* Listed entries *
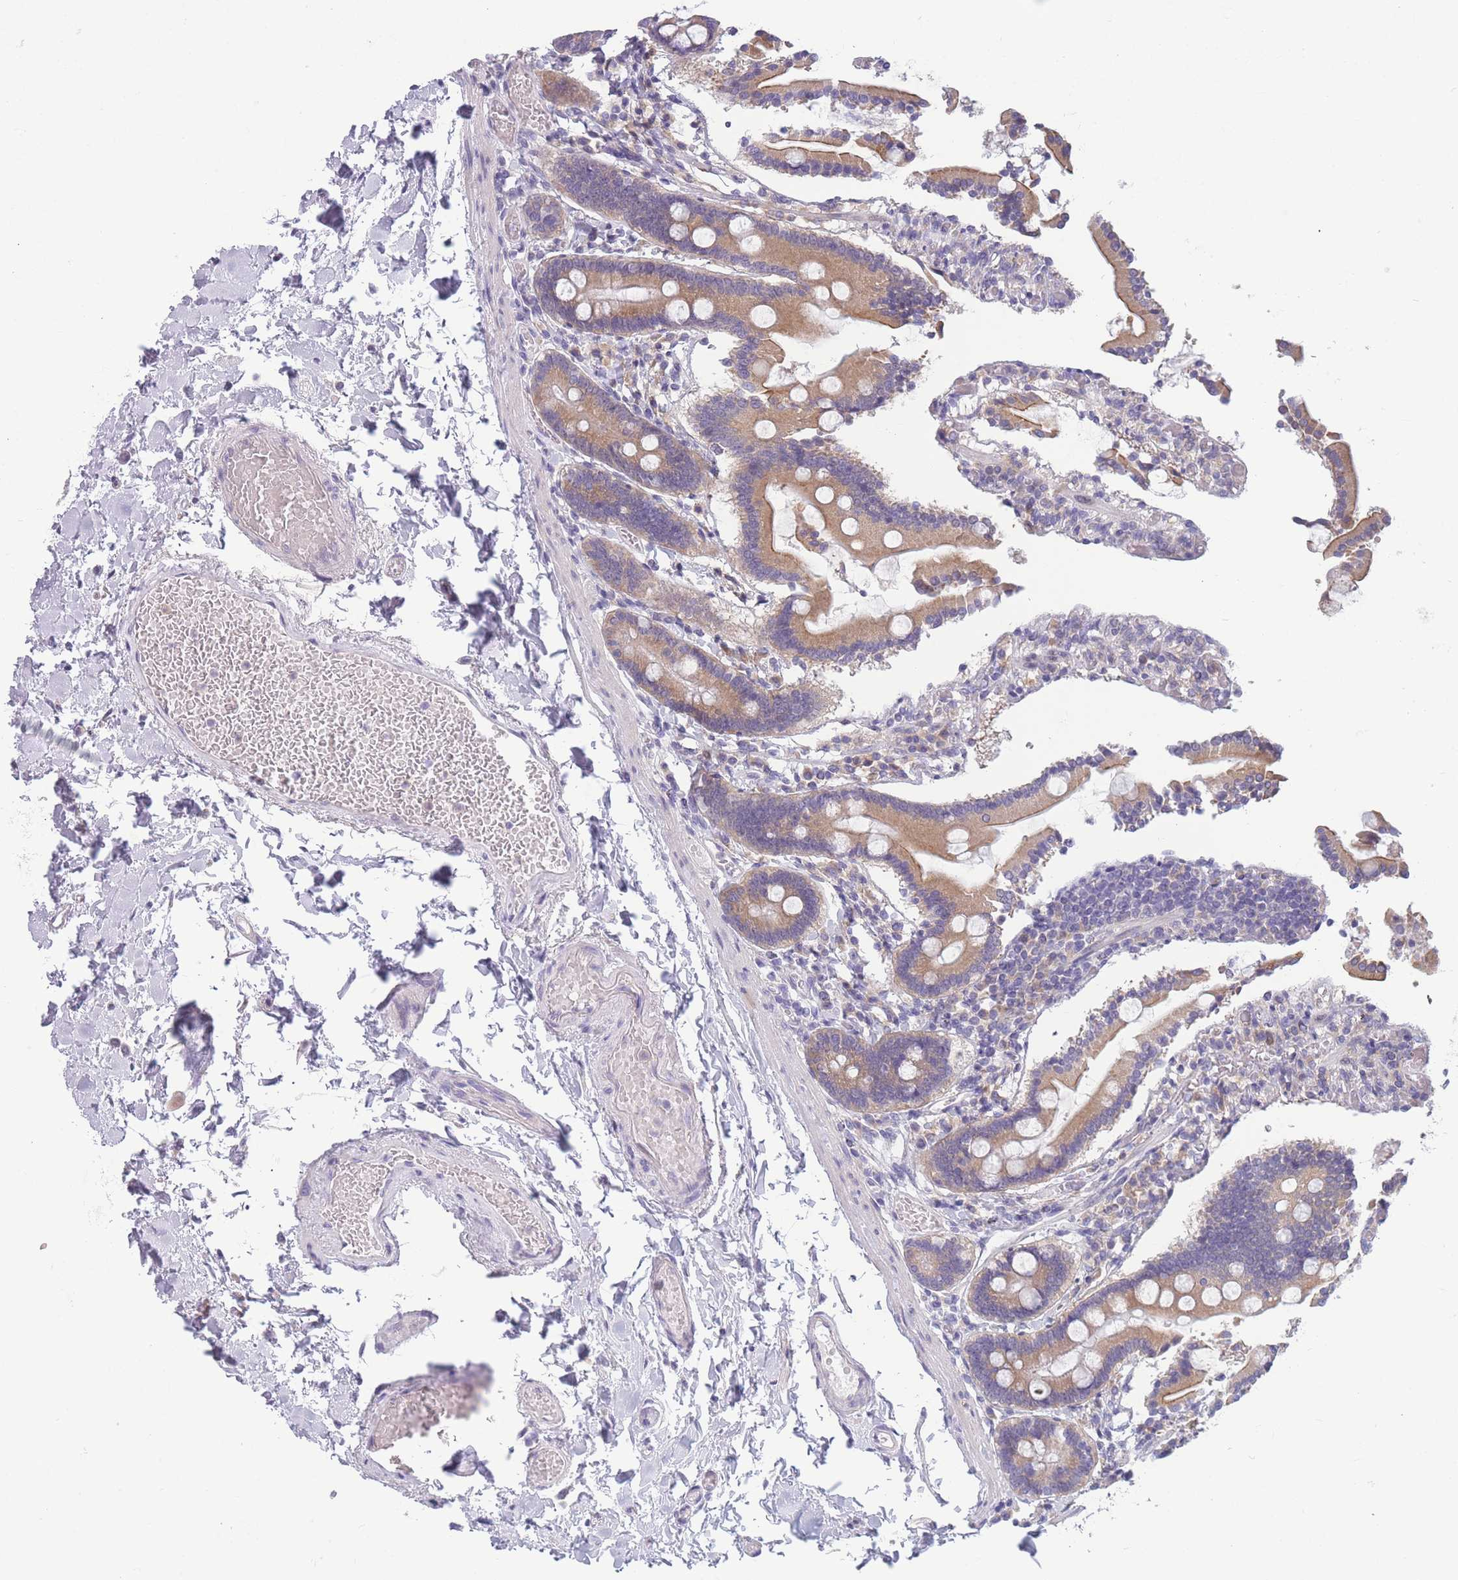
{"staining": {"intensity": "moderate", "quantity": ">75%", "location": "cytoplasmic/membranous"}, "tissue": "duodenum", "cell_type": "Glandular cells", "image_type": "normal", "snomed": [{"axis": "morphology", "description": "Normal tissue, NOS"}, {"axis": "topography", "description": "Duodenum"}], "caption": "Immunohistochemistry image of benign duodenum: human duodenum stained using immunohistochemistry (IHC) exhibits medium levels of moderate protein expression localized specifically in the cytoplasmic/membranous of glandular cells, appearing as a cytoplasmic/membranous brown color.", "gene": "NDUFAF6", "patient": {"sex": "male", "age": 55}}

...

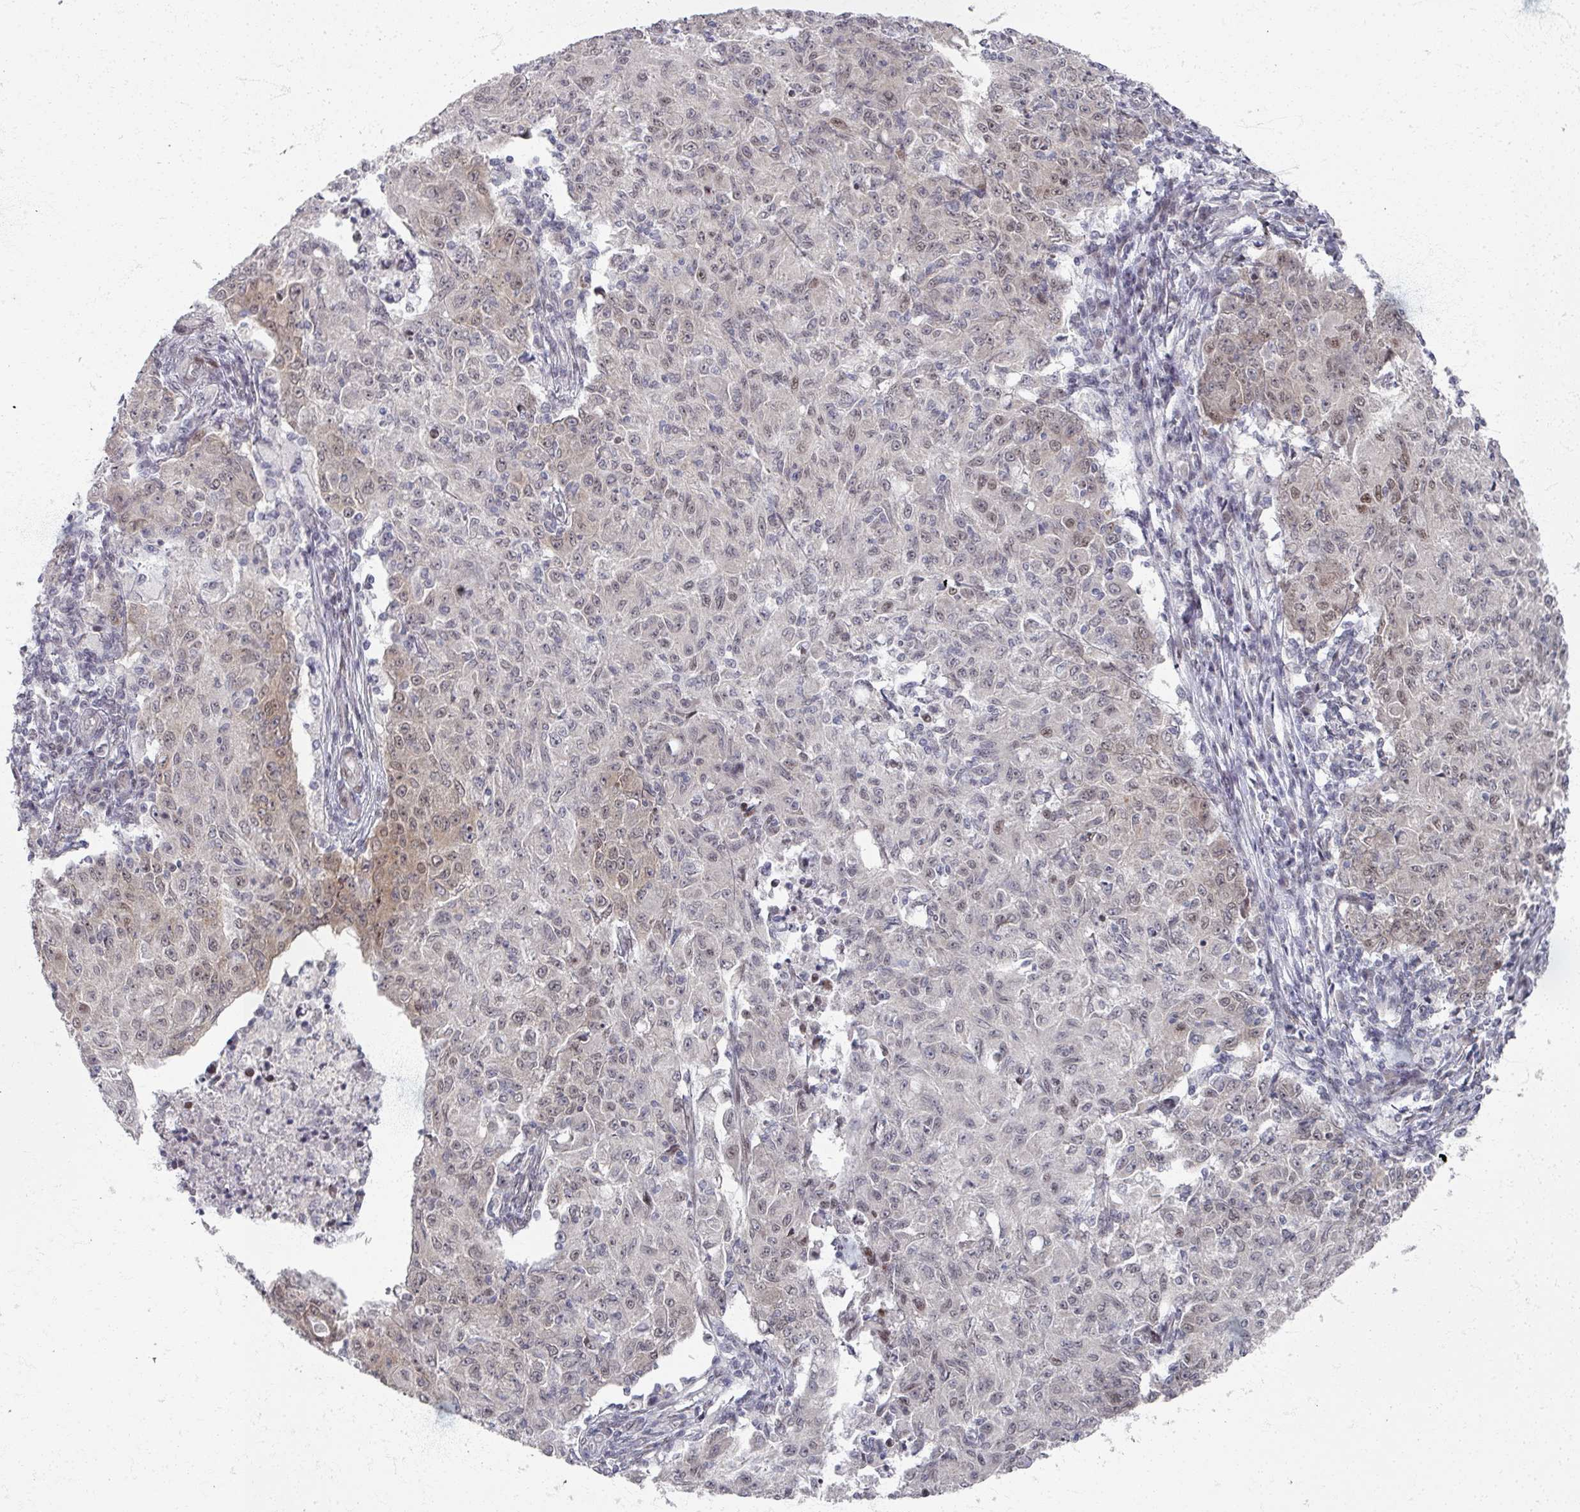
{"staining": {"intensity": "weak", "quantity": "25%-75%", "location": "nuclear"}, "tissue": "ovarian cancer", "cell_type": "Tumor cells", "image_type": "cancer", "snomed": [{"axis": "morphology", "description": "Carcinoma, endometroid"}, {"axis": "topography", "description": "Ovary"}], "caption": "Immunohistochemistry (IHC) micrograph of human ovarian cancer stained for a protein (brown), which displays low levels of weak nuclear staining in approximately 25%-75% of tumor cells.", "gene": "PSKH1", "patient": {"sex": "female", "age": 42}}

==

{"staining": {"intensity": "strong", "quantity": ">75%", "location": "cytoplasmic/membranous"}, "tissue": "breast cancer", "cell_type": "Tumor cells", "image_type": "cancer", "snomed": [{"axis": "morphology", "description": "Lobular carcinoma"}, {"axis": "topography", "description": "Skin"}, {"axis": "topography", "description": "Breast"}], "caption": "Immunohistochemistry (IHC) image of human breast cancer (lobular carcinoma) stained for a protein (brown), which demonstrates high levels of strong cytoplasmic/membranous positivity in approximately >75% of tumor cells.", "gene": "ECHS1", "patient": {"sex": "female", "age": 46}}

* Work item *
Report only how many lines in the records contain the word "cancer".

* Task output *
2